Demonstrators marched from Habima Square to Rabin Square, protesting against Prime Minister Benjamin Netanyahu and his government.
Several hours prior to the march, the police had arrested one of the protest's leaders, Yishai Hadas, after he waved a sign that said "Crime Minister" in English while standing along the route of the Giro d'Italia bicycle race, which is taking place in Israel for the first time.
Hadas brought his sign to past demonstrations at Habima Square, but protest organizers claim the police confiscated the sign so it would not be captured by foreign media cameras covering the important race.
Attorney Daniel Haklai, who represents Hadas, called the arrest "unfortunate and disturbing."
"Hadas expressed his political freedom of speech by holding up the sign. Political freedom of speech is at the heart of the principle of freedom of speech," Haklai went on to say. "In a democratic country, political freedom of speech has to be defended, and the ones who use it cannot be arrested."
"Hadas wanted the foreign media covering the Giro d'Italia race to capture his sign and he insisted on his democratic right to protest in front of the entire world," Haklai concluded.
The police said Hadas had interrupted the race and failed to follow police instructions.
Protest organizer Eldad Yaniv argued that Netanyahu was warmongering to deflect from the criminal investigations against him.
"We were told that Netanyahu had treated the IDF with caution until he realized he's going to jail. All of his attempts to instigate conflict on the northern and southern borders and with Iran stem from his fear and understanding that his end is near," Yaniv said.
"It's also the reasons why last week Netanyahu passed a decision without anybody noticing—he can go to war just by consulting Defense Minister Avigdor Lieberman, without Cabinet," he went on to say.
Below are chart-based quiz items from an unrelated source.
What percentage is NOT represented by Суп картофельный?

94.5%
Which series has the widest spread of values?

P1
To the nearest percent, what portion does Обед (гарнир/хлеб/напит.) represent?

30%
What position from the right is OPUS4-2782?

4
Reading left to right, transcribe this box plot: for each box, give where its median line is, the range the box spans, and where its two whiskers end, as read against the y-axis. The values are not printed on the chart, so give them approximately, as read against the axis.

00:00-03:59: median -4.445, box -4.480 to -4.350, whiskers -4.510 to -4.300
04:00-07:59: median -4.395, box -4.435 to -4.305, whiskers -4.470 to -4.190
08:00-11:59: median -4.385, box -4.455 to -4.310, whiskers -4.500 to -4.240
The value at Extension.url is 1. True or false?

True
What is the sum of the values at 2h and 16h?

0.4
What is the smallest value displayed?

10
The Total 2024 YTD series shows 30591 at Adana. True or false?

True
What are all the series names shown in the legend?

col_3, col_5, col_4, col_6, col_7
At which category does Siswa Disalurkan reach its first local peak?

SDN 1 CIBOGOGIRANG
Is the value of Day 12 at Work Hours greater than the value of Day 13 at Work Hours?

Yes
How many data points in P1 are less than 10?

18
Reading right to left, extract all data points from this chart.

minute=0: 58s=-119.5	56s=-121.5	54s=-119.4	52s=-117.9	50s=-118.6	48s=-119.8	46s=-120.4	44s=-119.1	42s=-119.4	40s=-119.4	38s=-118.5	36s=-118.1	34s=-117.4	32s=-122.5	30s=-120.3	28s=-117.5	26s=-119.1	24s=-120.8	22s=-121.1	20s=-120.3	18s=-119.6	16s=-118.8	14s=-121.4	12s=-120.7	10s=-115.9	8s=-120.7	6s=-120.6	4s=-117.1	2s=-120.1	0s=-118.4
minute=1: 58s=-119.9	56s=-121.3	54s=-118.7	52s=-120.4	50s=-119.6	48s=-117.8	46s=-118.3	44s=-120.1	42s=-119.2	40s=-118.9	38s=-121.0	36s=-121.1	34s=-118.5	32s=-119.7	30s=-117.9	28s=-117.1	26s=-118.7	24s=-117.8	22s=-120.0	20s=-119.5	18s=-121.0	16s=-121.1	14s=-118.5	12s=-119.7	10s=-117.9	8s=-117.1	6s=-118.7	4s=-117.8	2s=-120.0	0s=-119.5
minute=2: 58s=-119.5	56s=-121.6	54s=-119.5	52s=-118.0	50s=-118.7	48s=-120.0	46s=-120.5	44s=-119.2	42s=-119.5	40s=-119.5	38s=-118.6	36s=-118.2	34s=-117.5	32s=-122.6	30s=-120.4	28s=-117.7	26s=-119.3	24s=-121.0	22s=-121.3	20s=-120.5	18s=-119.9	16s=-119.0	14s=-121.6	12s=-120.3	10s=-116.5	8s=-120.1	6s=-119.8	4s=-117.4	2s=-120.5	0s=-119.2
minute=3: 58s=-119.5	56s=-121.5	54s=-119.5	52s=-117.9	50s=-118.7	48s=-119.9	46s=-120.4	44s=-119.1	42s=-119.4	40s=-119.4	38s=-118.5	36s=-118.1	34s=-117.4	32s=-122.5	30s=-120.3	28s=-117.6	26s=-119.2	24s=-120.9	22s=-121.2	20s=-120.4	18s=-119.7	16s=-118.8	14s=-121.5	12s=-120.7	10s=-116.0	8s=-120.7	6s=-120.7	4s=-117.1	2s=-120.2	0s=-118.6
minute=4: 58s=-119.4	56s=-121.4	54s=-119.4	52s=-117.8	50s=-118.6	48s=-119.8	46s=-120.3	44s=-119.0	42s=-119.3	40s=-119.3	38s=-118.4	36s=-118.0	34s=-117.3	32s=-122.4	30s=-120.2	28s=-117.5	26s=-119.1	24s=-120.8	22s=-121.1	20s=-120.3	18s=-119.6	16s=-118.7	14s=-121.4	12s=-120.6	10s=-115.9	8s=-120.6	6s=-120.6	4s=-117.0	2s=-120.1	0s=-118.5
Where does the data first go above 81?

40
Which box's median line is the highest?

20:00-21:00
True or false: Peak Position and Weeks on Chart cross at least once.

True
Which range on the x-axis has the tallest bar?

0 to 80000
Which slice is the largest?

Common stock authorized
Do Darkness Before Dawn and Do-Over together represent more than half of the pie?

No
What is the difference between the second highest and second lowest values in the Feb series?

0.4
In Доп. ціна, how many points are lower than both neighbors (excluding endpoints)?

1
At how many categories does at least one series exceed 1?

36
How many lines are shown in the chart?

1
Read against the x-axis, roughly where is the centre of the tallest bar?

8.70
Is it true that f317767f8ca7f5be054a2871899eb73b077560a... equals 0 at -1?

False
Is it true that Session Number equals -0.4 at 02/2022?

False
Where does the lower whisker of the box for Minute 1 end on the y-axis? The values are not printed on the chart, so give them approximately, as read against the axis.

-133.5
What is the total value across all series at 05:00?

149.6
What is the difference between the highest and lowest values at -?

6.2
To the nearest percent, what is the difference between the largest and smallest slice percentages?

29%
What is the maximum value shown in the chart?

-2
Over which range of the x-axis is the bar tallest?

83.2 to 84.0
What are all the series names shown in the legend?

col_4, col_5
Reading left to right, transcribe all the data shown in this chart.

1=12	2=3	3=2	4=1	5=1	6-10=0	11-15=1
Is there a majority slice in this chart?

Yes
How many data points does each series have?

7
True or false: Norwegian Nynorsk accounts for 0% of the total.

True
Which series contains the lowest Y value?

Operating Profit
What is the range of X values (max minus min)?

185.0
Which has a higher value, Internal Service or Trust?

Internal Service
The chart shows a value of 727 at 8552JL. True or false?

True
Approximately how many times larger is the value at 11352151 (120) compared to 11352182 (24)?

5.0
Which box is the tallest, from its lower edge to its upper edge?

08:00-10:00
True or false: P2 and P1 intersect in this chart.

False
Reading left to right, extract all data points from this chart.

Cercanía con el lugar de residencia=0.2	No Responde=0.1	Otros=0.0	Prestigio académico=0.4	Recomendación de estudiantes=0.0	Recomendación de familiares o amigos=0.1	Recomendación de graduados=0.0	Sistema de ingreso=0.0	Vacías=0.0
Yaniv said the prime minister intends to "complete his mission by attempting to paralyze the High Court of Justice with his efforts to pass the override power bill. It's a disgrace."
The Zionist Union's Chairman Avi Gabbay said, "In times like these, we can't be sitting on the fence. Democracies collapsed when the majority sat on the fence. It's not the time to say everything will be alright."
"We came here tonight to support the citizens who protest and tell this government we'll fight for democracy. We won't allow our democracy to come to ruin or to transform us into Turkey or Russia," he went on to say.
"Only during the past week, Netanyahu and Lieberman decided they could declare war by themselves. We're talking about the same Netanyahu who said Lieberman is incapable of sitting through one Cabinet meeting and the same Lieberman who said Netanyahu is a fraud and a liar. Can anybody trust those two?" Gabbay wondered.
The Zionist Union's Tzipi Livni, who spoke at the march as well, drew attention to the fact that when everybody was busy with the prime minister's televised statement about Iran's nuclear program last week, three democracy-changing laws were approved.
"The prime minister and defense minister being allowed to declare war on their own volition without taking into consideration the government or the Security Cabinet, erasing the basic tenet of equality from the Declaration of Independence—these were among the laws approved last week," said Livni.
"Next week's plan is to pass the override power bill bypassing and paralyzing the High Court that defends Israel's citizens," she went on to say, explaining that the court had been delegitimized for the past few years and is paying the price since it's the gatekeeper responsible for keeping Jewish and democratic Israel's basic values and your rights as Israel's citizens."
Speaking at the march, Meretz Chairwoman Tamar Zandberg said, "We are at war for the State of Israel and we'll win, since the Israeli public wants and believes in a democratic country."